Pontiac Motor's First Carpenter Apprentice
I started out working at the Pontiac, Michigan location of Pontiac Motor Division (PMD) in 1963 and worked second shift on the car assembly line for the first year. November of the following year, they were taking applications for apprentices in the carpenter shop. I applied, and was one of the first carpenter apprentices to hire in to their shop. Another applicant hired in on the same day, and he was alphabetically higher in seniority, so basically we were both first apprentices, and both graduated from the school at the same time.

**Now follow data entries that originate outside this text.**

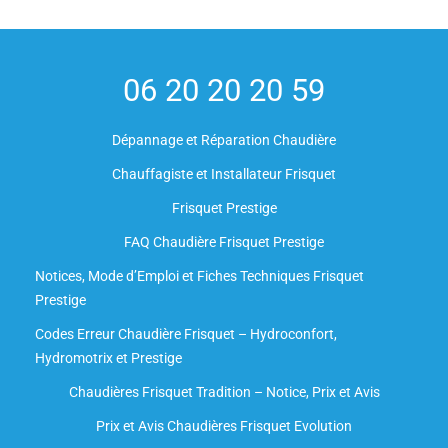
06 20 20 20 59
Dépannage et Réparation Chaudière
Chauffagiste et Installateur Frisquet
Frisquet Prestige
FAQ Chaudière Frisquet Prestige
Notices, Mode d’Emploi et Fiches Techniques Frisquet
Prestige
Codes Erreur Chaudière Frisquet – Hydroconfort,
Hydromotrix et Prestige
Chaudières Frisquet Tradition – Notice, Prix et Avis
Prix et Avis Chaudières Frisquet Evolution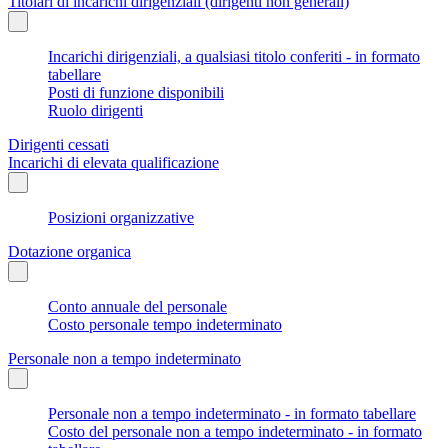
Titolari di incarichi dirigenziali (dirigenti non generali)
Incarichi dirigenziali, a qualsiasi titolo conferiti - in formato
tabellare
Posti di funzione disponibili
Ruolo dirigenti
Dirigenti cessati
Incarichi di elevata qualificazione
Posizioni organizzative
Dotazione organica
Conto annuale del personale
Costo personale tempo indeterminato
Personale non a tempo indeterminato
Personale non a tempo indeterminato - in formato tabellare
Costo del personale non a tempo indeterminato - in formato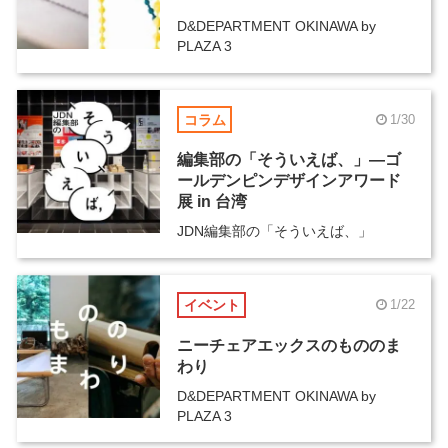
D&DEPARTMENT OKINAWA by
PLAZA 3
コラム
1/30
編集部の「そういえば、」―ゴ
ールデンピンデザインアワード
展 in 台湾
JDN編集部の「そういえば、」
イベント
1/22
ニーチェアエックスのもののま
わり
D&DEPARTMENT OKINAWA by
PLAZA 3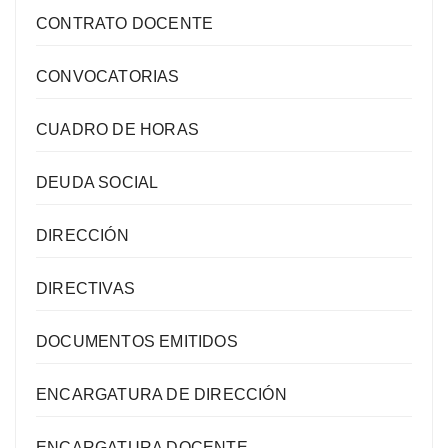
CONTRATO DOCENTE
CONVOCATORIAS
CUADRO DE HORAS
DEUDA SOCIAL
DIRECCIÓN
DIRECTIVAS
DOCUMENTOS EMITIDOS
ENCARGATURA DE DIRECCIÓN
ENCARGATURA DOCENTE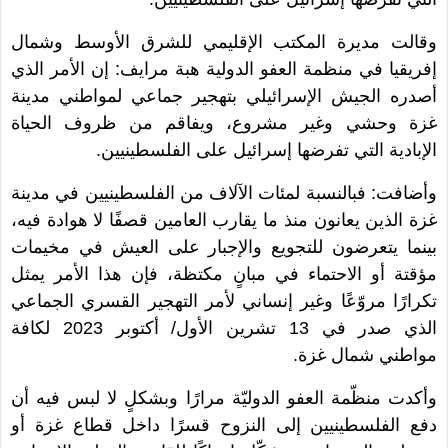
وقالت مديرة المكتب الإقليمي للشرق الأوسط وشمال
إفريقيا في منظمة العفو الدولية هبة مرايف: إن الأمر الذي
أصدره الجيش الإسرائيلي بتهجير جماعي لمواطني مدينة
غزة وحشي وغير مشروع، ويفاقم من ظروف الحياة
الإبادية التي تفرضها إسرائيل على الفلسطينيين.
وأضافت: فبالنسبة لمئات الآلاف من الفلسطينيين في مدينة
غزة الذين يعانون منذ ما يقارب العامين قصفًا لا هوادة فيه،
بينما يتعرضون للتجويع والإجبار على العيش في مخيمات
مؤقتة أو الاحتماء في مبانٍ مكتظة، فإن هذا الأمر يمثل
تكرارًا مروّعًا وغير إنساني لأمر التهجير القسري الجماعي
الذي صدر في 13 تشرين الأول/ أكتوبر 2023 لكافة
مواطني شمال غزة.
وأكدت منظّمة العفو الدوليّة مرارًا وبشكلٍ لا لبس فيه أن
دفع الفلسطينيين إلى النزوح قسرًا داخل قطاع غزة أو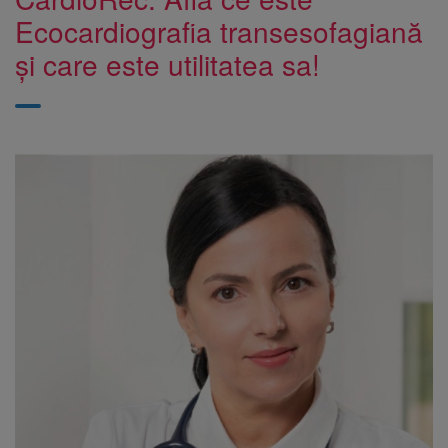
Ecocardiografia transesofagiană
și care este utilitatea sa!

We did a lot of the stamping plant press metal foundations, putting large concrete foundations 14 foot deep in some of them. We helped to renovate a lot of the old buildings, like the old gun room where they used to test the machine guns they built there during the war. We turned it into an excellent testing department for testing parts that we built there in Pontiac. We put in a lot of the concrete forms for the roads throughout the division too. The first SPO plant was a part of PMD back in 1960s and we set up all the shelving for the parts storage, before the walls were completely put on the outsides. They established a bunch of satellite carpenter shops throughout the Pontiac plant, because it was so large and spread out.

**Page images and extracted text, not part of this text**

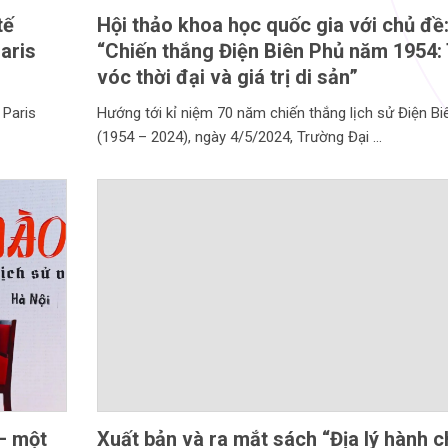
tế
Hội thảo khoa học quốc gia với chủ đề
aris
“Chiến thắng Điện Biên Phủ năm 1954:
vóc thời đại và giá trị di sản”
 Paris
Hướng tới kỉ niệm 70 năm chiến thắng lịch sử Điện Bi
(1954 – 2024), ngày 4/5/2024, Trường Đại
– một
Xuất bản và ra mắt sách “Địa lý hành c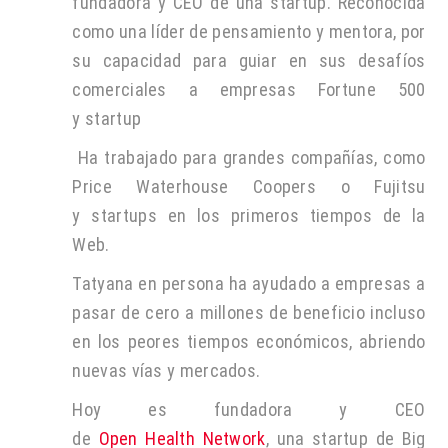
fundadora y CEO de una startup. Reconocida
como una líder de pensamiento y mentora, por
su capacidad para guiar en sus desafíos
comerciales a empresas Fortune 500
y startup
Ha trabajado para grandes compañías, como
Price Waterhouse Coopers o Fujitsu
y startups en los primeros tiempos de la
Web.
T
atyana en persona ha ayudado a empresas a
pasar de cero a millones de beneficio incluso
en los peores tiempos económicos, abriendo
nuevas vías y mercados.
Hoy es fundadora y CEO
de
Open Health Network
, una startup de Big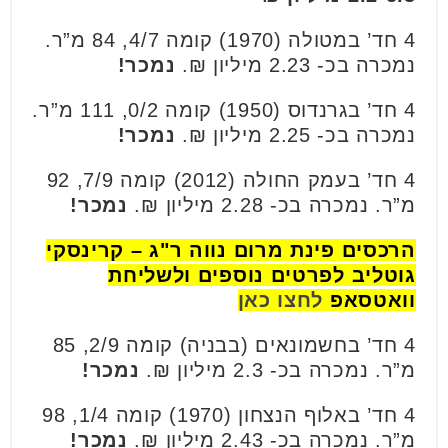
4 חד’ במטולה (1970) קומה 4/7, 84 מ”ר.
נמכרה בכ- 2.23 מיליון ₪.
נמכר!
4 חד’ בגרנדוס (1950) קומה 0/2, 111 מ”ר.
נמכרה בכ- 2.25 מיליון ₪.
נמכר!
4 חד’ בעמק החולה (2012) קומה 7/9, 92
מ”ר. נמכרה בכ- 2.28 מיליון ₪.
נמכר!
הרכסים פינת מרום נווה ר"ג – קרינסקי
גוטליב לפרטים נוספים ולשליחת
וואטסאפ
לחצו כאן
4 חד’ בחשמונאים (בבניה) קומה 2/9, 85
מ”ר. נמכרה בכ- 2.3 מיליון ₪.
נמכר!
4 חד’ באלוף הנצחון (1970) קומה 1/4, 98
מ”ר. נמכרה בכ- 2.43 מיליון ₪.
נמכר!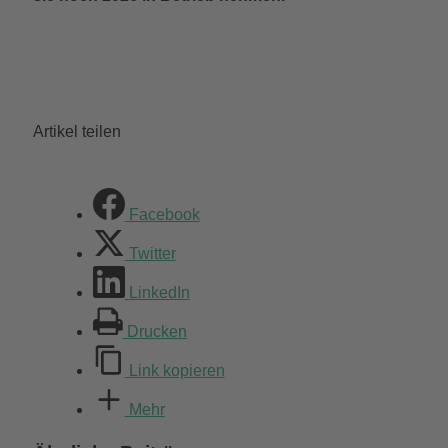
Artikel teilen
Facebook
Twitter
LinkedIn
Drucken
Link kopieren
Mehr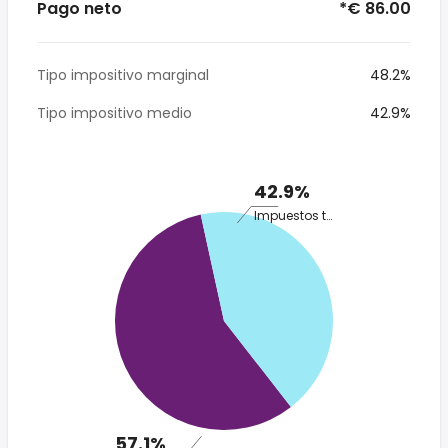
Pago neto
*€ 86.00
Tipo impositivo marginal
48.2%
Tipo impositivo medio
42.9%
42.9%
Impuestos totales
57.1%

Today there are just a few carpenters left there in that plant because they don't hire any more carpenter apprentices. The company, I guess figures it is cheaper to hire contract employees who have no loyalty to GM, but do the work just as well.
Saw many changes in the next 36 years that I worked there and I was in the Powertrain Division when I retired in 1999 and part of it was metal fab. Many name changes and car designs, saw them go from engineer designs to bean counter designs and plans that seemed to really hurt our sales. This is when all the GM cars started to look alike and they all used different division motors in all the different GM cars. After all I have seen and done there, it was a great place to work and it is really too bad the generations today don't have the employment opportunities that we had back then.